Tomorrow, and Tomorrow, and Tomorrow by Gabrielle Zevin. The cover is in the style of Japanese artist Hokusai, and it is so epic. Then of course the book is one of my favourites of the last five years. It follows Sam and Sadie from the time they meet as kids and bond over their shared love of video games to adulthood when their friendship must weather fame and betrayal and tragedy. The rich world Zevin has rendered is addictive--not unlike the worlds of the video games that so much of Tomorrow, and Tomorrow, and Tomorrow is preoccupied with. If you, like me, never got into video games, do not be put off. I adored the insights and found a new appreciation of an art form I am totally ignorant of. Also, Sam and Sadie are now my favourite (platonic) literary couple of all time!

Book you hid from your parents:

Probably The Exorcist by William Peter Blatty. Not because they were Catholic or anything like that but because I always remember my mum really sternly telling me that I was NEVER EVER to do a ouija board. I naturally went on to kind of do one. Yes, you can "kind of" do a ouija board!

Book that changed your life:

I think it was Carrie by Stephen King. I loved books when I was a kid but it wasn't until first year of secondary school that I got ahold of this book and felt my world opening wider. Not only was Carrie utterly compelling and frightening, it's also a really accessible read and the perfect gateway drug to King's formidable back catalogue. I was obsessed with the book's structure--it's a sort of meta-narrative that uses newspaper clippings, letters, and excerpts from other books to tell Carrie's story of being a teenage girl coming into her (supernatural) powers and exacting revenge on her sadistic classmates and mother. I think a good indicator of how much you love a book is if you can remember where you were when you read it. The books I'm reading always colour my days. When I think of reading Carrie, not only is the book vivid but so is my 13-year-old self reading it. I remember what it felt like skulking in the stacks of the new "grown up" library at my new "grown up" school and feeling as lost as Carrie, though thankfully not as homicidal!

Favorite line from a book:

There are so many quotable lines from Andy Weir's books but I particularly love this from The Martian:

"He's stuck out there. He thinks he's totally alone and that we all gave up on him. What kind of effect does that have on a man's psychology?" He turned back to Venkat. "I wonder what he's thinking right now."

LOG ENTRY: SOL 61 How come Aquaman can control whales? They're mammals! Makes no sense."
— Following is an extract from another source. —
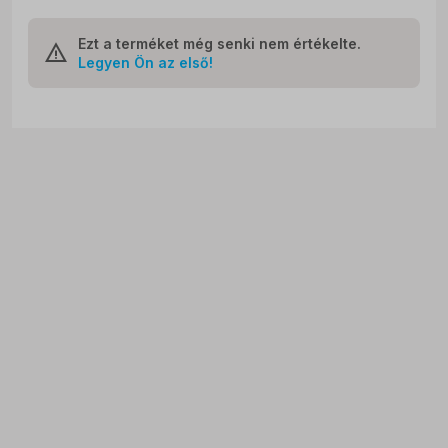
Ezt a terméket még senki nem értékelte.
Legyen Ön az első!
Five books you'll never part with:

The Marriage Plot by Jeffrey Eugenides
Possession by A.S. Byatt
The House of the Spirits by Isabel Allende
The Shining by Stephen King
The Goldfinch by Donna Tartt

Book you most want to read again for the first time:

I'd love to read Great Circle again by Maggie Shipstead. I just loved the vastness of this story, and it is just so well told. It's a long book, and I never wanted it to end.
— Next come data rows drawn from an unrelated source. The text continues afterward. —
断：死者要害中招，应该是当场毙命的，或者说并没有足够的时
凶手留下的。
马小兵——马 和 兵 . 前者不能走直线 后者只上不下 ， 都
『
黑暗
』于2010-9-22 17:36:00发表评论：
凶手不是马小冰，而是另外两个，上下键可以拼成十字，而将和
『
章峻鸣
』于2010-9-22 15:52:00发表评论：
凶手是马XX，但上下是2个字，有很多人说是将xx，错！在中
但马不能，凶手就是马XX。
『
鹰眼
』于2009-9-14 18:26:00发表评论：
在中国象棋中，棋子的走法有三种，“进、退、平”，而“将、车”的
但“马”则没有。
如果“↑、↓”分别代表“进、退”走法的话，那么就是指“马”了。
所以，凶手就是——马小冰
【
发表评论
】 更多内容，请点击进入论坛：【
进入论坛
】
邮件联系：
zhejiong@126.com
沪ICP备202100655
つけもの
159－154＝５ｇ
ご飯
Do you believe in reading every book to the end whether you're enjoying it or not?

For years I used to force myself to finish every book I started, but then it occurred to me that there is a finite amount of books in every lifetime. For the average reader like me, I may only ever manage to cram in about four and a half thousand books. With that realisation, I promptly started abandoning books that weren't doing it for me. It's very liberating; I highly recommend. I usually give the book 100 pages before I'll call it. Then it's on to the next one!